= WORK REQUEST =
Using the records below, filter out every line that lacks "retire" and copy the rest.

(Dataset entries)
================================
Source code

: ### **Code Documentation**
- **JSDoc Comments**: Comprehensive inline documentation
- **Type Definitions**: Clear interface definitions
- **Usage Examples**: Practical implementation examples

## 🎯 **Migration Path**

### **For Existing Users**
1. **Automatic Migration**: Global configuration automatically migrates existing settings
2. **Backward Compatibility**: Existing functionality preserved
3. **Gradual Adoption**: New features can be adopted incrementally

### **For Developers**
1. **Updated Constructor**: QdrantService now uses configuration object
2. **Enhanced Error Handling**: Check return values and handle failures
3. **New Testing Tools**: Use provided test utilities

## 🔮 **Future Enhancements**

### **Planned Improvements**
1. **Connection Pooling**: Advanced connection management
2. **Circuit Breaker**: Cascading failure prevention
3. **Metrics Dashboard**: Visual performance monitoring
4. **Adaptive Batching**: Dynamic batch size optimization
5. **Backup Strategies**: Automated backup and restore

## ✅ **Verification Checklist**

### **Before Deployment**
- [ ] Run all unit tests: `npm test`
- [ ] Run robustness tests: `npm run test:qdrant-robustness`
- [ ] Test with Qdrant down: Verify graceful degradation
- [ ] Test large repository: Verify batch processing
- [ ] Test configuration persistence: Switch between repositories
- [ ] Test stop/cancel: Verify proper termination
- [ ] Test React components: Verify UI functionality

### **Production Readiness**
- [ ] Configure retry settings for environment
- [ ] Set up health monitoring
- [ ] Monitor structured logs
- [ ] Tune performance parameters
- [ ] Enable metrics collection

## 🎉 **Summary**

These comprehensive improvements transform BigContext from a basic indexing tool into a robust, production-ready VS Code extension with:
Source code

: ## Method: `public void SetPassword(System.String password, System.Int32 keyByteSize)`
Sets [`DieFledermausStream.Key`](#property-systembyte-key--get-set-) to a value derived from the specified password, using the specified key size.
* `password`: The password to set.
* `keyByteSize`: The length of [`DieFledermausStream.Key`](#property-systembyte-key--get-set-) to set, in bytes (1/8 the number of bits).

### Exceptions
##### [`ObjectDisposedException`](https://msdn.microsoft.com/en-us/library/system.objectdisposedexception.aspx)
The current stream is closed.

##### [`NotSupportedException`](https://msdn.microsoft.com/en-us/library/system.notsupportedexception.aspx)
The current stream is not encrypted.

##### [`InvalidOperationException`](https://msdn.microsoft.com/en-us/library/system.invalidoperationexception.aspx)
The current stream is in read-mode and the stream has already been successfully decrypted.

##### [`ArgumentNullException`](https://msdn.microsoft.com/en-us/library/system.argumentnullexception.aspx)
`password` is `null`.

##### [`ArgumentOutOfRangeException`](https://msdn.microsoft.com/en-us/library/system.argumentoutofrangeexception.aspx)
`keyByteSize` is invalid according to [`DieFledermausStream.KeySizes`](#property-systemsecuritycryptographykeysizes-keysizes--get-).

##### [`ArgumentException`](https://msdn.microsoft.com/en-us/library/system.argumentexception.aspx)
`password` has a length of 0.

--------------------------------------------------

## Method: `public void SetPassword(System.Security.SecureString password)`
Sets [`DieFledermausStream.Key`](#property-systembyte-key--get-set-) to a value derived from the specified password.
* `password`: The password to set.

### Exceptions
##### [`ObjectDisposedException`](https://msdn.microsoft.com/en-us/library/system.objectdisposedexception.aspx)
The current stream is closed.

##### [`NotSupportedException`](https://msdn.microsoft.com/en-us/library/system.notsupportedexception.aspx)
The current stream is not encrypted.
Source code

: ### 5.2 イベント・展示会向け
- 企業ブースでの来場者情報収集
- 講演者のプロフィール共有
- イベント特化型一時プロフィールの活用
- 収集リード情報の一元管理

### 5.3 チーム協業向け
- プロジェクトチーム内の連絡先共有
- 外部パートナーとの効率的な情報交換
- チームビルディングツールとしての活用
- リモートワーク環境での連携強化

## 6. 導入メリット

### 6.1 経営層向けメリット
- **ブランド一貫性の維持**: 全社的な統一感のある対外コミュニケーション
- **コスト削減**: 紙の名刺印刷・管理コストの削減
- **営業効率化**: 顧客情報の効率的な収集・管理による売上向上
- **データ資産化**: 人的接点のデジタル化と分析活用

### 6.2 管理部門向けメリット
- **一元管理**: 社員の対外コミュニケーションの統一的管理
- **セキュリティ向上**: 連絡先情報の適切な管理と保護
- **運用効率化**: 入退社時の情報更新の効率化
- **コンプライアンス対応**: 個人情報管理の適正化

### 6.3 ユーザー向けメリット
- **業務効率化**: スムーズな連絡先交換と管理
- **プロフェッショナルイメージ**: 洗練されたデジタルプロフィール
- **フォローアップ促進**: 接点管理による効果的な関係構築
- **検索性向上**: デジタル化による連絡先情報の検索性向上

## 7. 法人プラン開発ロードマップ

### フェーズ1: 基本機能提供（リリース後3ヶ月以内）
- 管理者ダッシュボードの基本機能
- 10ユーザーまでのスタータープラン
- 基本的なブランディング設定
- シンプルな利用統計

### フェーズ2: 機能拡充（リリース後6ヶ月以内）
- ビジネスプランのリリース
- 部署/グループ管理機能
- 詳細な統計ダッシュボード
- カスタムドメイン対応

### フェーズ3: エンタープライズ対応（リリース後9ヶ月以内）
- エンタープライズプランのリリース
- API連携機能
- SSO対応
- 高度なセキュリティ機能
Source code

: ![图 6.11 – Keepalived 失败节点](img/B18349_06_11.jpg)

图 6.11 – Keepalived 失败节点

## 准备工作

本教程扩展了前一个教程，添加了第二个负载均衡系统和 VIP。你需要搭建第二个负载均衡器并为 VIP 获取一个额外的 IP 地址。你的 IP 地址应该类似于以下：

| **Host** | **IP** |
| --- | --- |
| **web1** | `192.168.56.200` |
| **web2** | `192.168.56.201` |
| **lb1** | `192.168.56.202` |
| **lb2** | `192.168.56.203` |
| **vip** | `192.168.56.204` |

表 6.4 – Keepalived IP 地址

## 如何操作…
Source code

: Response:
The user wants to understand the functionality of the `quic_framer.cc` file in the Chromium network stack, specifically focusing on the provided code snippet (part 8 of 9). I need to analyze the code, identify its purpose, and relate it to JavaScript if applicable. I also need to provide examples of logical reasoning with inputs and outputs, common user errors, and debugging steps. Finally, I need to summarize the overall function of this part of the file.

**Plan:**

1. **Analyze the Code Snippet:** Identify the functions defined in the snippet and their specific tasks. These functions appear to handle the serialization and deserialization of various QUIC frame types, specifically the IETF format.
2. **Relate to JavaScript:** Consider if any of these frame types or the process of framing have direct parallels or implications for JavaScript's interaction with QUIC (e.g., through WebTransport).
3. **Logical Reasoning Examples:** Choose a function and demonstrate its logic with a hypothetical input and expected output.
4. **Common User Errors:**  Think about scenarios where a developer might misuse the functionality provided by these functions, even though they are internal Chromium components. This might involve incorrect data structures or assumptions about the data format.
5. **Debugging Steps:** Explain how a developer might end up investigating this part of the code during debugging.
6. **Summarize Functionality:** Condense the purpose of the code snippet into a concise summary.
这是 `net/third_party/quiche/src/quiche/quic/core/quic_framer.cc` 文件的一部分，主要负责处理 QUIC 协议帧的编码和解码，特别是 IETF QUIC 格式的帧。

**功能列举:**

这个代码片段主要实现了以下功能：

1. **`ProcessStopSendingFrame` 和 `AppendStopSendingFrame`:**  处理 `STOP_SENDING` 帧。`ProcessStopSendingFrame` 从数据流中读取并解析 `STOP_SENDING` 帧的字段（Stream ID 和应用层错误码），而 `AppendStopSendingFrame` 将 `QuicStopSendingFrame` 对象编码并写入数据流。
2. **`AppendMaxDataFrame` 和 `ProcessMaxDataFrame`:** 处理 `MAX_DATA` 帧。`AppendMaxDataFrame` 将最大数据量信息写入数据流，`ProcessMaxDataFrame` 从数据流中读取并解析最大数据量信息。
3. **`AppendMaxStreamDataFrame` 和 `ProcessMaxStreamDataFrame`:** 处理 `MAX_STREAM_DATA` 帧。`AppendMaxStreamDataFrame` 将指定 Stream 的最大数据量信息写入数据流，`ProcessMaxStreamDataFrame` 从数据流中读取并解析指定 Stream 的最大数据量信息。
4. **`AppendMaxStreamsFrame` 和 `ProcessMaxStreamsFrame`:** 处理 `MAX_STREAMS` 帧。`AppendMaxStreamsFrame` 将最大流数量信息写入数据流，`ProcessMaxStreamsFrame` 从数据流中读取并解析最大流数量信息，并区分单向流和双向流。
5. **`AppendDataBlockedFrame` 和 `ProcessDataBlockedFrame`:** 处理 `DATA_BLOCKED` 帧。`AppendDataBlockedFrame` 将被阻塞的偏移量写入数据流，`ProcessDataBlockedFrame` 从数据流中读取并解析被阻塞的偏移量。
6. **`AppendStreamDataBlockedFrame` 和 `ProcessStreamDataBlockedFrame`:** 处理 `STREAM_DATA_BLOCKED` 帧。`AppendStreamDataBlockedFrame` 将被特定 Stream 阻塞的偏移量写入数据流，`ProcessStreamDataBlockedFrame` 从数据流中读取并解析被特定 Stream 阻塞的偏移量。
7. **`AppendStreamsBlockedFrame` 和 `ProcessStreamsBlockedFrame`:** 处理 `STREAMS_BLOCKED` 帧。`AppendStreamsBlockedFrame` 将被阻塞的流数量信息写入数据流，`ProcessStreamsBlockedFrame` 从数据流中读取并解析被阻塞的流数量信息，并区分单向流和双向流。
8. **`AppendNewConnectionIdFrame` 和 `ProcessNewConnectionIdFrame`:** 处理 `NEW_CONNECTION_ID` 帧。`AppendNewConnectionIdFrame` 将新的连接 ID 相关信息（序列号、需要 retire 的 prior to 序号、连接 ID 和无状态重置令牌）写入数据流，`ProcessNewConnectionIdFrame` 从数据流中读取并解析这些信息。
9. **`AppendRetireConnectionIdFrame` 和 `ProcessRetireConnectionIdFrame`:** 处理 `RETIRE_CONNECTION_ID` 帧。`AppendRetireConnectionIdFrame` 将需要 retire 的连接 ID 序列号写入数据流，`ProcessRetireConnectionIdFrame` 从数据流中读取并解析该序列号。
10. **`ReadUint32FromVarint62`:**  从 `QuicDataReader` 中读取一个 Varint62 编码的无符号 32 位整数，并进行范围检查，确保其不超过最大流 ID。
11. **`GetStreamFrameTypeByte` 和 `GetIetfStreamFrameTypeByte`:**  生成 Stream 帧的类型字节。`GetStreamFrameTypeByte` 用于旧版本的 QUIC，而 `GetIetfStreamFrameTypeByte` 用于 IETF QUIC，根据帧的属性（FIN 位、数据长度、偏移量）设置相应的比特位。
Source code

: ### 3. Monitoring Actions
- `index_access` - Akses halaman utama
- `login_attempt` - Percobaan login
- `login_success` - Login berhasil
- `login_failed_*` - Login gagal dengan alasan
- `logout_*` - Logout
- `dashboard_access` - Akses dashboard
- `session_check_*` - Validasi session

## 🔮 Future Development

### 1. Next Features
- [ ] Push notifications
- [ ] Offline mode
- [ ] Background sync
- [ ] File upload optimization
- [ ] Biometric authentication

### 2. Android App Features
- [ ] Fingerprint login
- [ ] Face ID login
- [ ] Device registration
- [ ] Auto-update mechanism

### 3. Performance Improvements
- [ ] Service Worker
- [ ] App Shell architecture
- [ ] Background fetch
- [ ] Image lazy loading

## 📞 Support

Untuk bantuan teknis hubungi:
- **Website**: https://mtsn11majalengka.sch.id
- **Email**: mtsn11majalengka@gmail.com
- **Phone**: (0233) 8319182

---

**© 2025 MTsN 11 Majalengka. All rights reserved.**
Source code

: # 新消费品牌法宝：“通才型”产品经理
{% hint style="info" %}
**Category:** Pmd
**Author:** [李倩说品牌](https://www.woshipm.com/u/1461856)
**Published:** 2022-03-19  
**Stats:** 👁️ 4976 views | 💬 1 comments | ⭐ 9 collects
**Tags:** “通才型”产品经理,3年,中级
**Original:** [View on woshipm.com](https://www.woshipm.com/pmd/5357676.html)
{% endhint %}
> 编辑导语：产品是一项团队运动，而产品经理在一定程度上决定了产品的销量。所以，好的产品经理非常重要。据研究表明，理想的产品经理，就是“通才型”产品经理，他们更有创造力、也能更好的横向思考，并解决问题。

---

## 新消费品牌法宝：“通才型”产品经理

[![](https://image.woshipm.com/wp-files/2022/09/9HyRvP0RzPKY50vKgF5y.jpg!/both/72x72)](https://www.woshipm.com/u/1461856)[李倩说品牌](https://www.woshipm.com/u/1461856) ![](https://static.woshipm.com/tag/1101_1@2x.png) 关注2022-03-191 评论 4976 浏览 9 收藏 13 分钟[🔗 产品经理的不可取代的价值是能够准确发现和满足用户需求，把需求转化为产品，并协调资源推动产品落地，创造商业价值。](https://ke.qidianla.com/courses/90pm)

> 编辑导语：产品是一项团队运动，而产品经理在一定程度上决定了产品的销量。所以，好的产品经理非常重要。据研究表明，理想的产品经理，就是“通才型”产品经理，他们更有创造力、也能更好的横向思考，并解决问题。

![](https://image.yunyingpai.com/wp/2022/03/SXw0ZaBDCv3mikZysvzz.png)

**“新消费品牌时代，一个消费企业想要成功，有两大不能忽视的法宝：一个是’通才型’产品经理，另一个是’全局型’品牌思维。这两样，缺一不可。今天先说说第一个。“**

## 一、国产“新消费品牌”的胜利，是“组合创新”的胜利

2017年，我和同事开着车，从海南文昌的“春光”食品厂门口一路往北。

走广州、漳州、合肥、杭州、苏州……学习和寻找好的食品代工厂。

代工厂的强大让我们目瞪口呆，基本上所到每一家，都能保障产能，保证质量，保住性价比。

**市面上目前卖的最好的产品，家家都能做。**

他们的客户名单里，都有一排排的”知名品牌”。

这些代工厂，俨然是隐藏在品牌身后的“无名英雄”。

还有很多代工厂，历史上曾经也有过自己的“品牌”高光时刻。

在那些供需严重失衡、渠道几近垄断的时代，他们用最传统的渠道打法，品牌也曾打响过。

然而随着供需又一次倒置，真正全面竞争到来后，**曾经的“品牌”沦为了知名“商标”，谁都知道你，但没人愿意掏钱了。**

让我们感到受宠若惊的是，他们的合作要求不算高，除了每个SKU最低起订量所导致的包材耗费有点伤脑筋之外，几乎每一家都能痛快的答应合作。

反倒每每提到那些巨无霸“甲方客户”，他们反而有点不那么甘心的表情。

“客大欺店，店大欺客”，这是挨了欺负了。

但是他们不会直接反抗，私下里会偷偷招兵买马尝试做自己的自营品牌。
================================
= EXERCISE OUTPUT =
8. **`AppendNewConnectionIdFrame` 和 `ProcessNewConnectionIdFrame`:** 处理 `NEW_CONNECTION_ID` 帧。`AppendNewConnectionIdFrame` 将新的连接 ID 相关信息（序列号、需要 retire 的 prior to 序号、连接 ID 和无状态重置令牌）写入数据流，`ProcessNewConnectionIdFrame` 从数据流中读取并解析这些信息。
9. **`AppendRetireConnectionIdFrame` 和 `ProcessRetireConnectionIdFrame`:** 处理 `RETIRE_CONNECTION_ID` 帧。`AppendRetireConnectionIdFrame` 将需要 retire 的连接 ID 序列号写入数据流，`ProcessRetireConnectionIdFrame` 从数据流中读取并解析该序列号。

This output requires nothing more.